----- DATA LISTING

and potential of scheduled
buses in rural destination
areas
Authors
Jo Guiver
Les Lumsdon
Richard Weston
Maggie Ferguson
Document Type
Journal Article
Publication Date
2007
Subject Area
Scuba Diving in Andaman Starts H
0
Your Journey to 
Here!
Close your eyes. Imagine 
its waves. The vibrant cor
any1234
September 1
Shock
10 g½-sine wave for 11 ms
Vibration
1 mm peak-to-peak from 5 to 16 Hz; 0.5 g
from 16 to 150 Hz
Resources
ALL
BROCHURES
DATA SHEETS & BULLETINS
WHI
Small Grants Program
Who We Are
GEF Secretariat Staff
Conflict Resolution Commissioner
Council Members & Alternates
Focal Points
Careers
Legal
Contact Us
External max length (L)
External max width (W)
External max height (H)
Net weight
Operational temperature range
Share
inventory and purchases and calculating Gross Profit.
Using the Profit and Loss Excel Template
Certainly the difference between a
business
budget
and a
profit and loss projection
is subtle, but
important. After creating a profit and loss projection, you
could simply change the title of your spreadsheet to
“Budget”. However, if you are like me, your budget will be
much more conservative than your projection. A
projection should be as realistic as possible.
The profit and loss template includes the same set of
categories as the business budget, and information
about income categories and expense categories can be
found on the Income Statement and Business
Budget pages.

----------
----- DATA LISTING

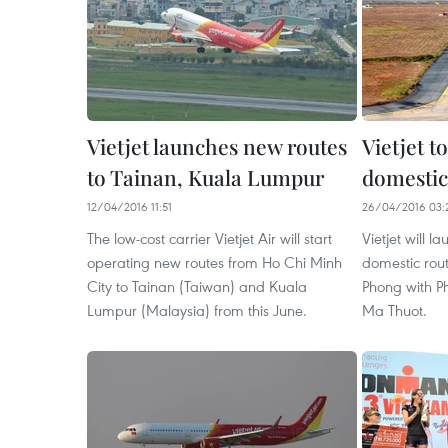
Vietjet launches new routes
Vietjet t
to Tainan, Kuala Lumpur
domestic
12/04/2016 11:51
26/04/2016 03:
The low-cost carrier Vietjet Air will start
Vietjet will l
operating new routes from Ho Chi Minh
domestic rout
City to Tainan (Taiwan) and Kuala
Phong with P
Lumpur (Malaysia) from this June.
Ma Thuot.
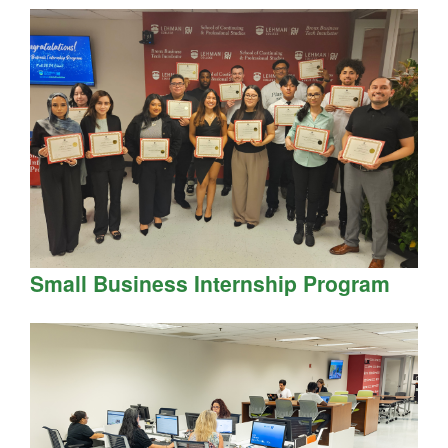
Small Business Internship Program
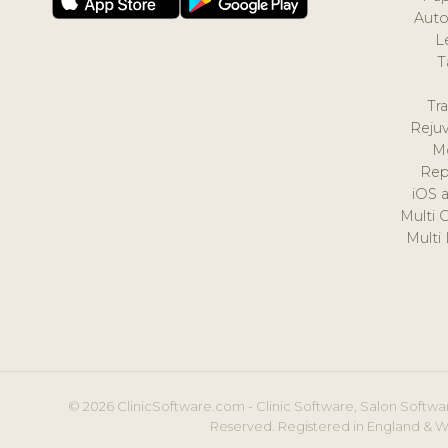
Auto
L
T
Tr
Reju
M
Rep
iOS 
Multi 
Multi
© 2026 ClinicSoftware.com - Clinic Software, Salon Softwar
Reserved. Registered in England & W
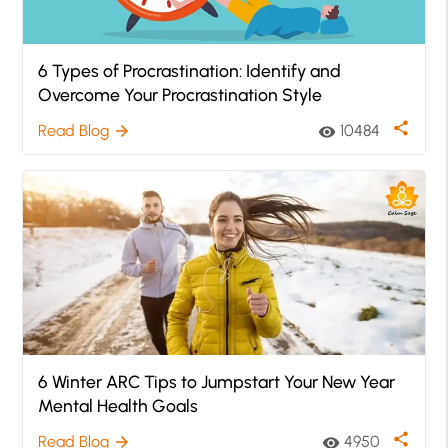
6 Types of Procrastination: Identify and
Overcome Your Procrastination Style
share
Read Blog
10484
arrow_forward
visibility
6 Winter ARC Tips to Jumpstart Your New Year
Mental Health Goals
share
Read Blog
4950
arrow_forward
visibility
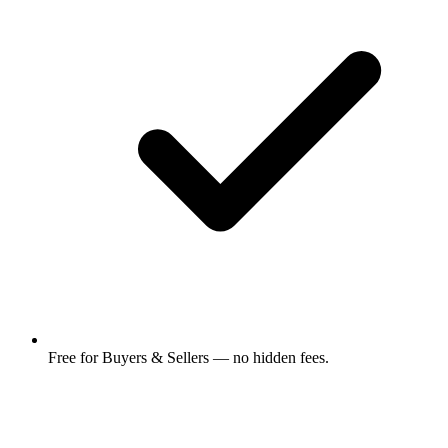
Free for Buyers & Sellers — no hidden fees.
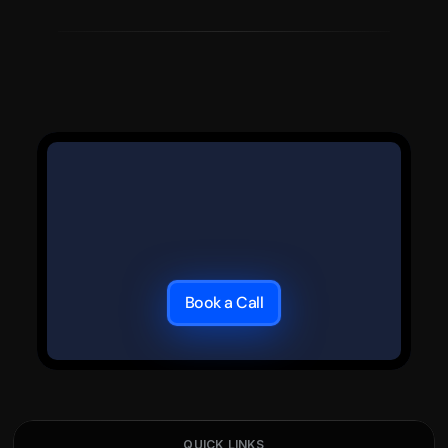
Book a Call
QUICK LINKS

----------
----- DATA LISTING

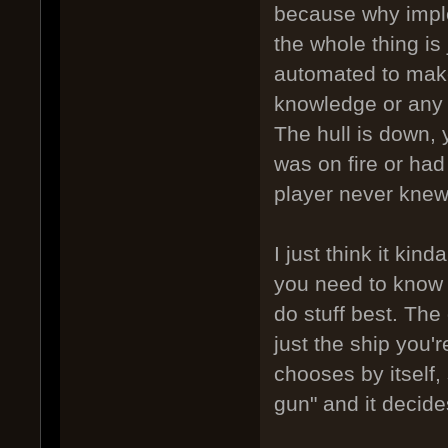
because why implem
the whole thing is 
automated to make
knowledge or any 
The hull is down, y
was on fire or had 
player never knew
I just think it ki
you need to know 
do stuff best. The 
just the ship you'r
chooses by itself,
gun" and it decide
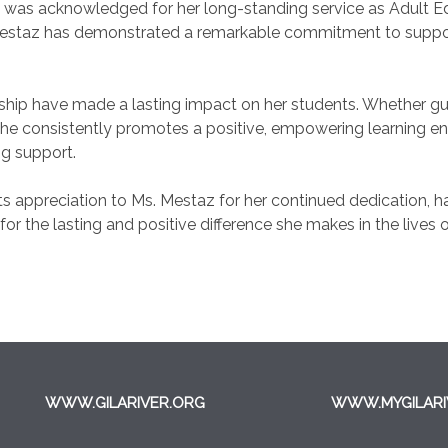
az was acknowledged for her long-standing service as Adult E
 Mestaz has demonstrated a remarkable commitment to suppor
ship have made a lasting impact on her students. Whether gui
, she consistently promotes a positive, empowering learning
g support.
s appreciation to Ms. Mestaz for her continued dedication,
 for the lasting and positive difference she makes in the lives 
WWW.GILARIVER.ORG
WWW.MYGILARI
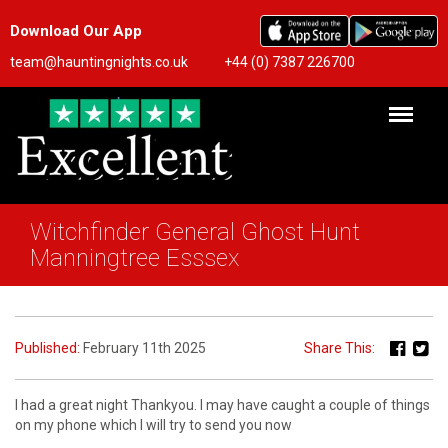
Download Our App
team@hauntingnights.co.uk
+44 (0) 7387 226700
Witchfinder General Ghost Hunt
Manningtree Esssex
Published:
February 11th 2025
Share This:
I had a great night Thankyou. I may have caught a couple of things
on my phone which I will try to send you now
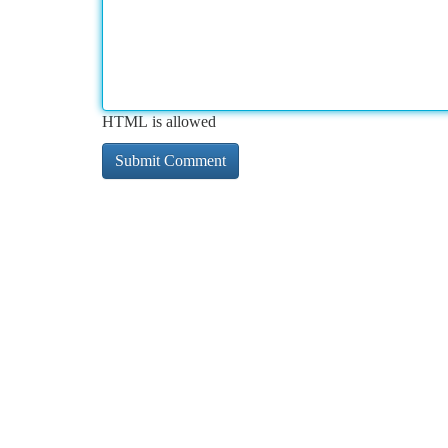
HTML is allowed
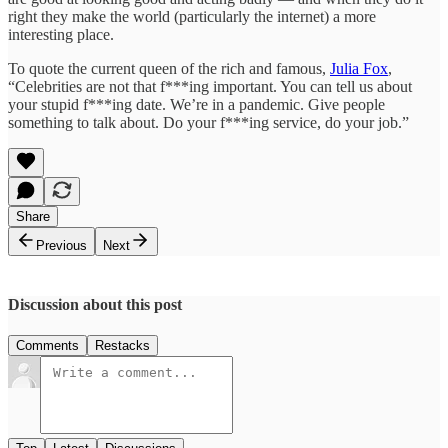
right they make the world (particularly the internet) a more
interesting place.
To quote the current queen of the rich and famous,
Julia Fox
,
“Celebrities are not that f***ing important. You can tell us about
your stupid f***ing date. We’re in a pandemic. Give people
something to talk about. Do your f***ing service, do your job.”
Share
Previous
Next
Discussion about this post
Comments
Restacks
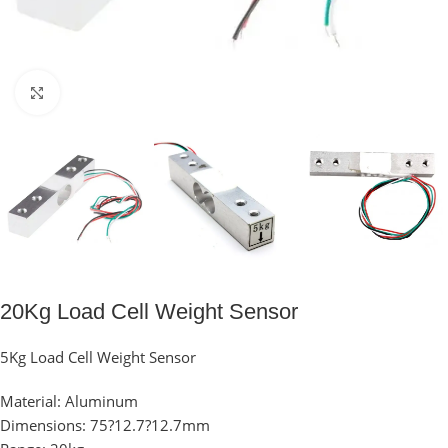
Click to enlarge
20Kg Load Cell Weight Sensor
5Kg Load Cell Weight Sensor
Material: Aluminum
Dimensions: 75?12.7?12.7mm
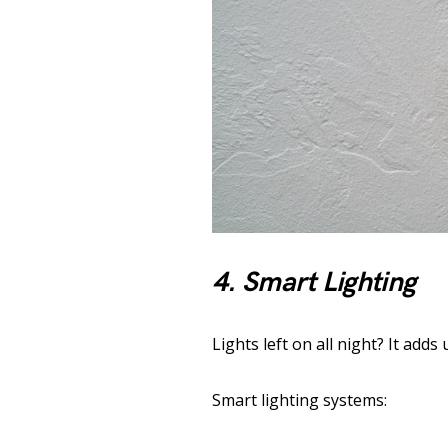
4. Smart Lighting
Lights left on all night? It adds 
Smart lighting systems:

----------

● **YOUR INSTRUCTIONS**:
Using the records above, set down exactly the lines from the one with "Operational temperature range" through the one with "found on the Income Statement and Business", inclusive, and nothing more.

● **EXERCISE SOLUTION**:
Operational temperature range
Share
inventory and purchases and calculating Gross Profit.
Using the Profit and Loss Excel Template
Certainly the difference between a
business
budget
and a
profit and loss projection
is subtle, but
important. After creating a profit and loss projection, you
could simply change the title of your spreadsheet to
“Budget”. However, if you are like me, your budget will be
much more conservative than your projection. A
projection should be as realistic as possible.
The profit and loss template includes the same set of
categories as the business budget, and information
about income categories and expense categories can be
found on the Income Statement and Business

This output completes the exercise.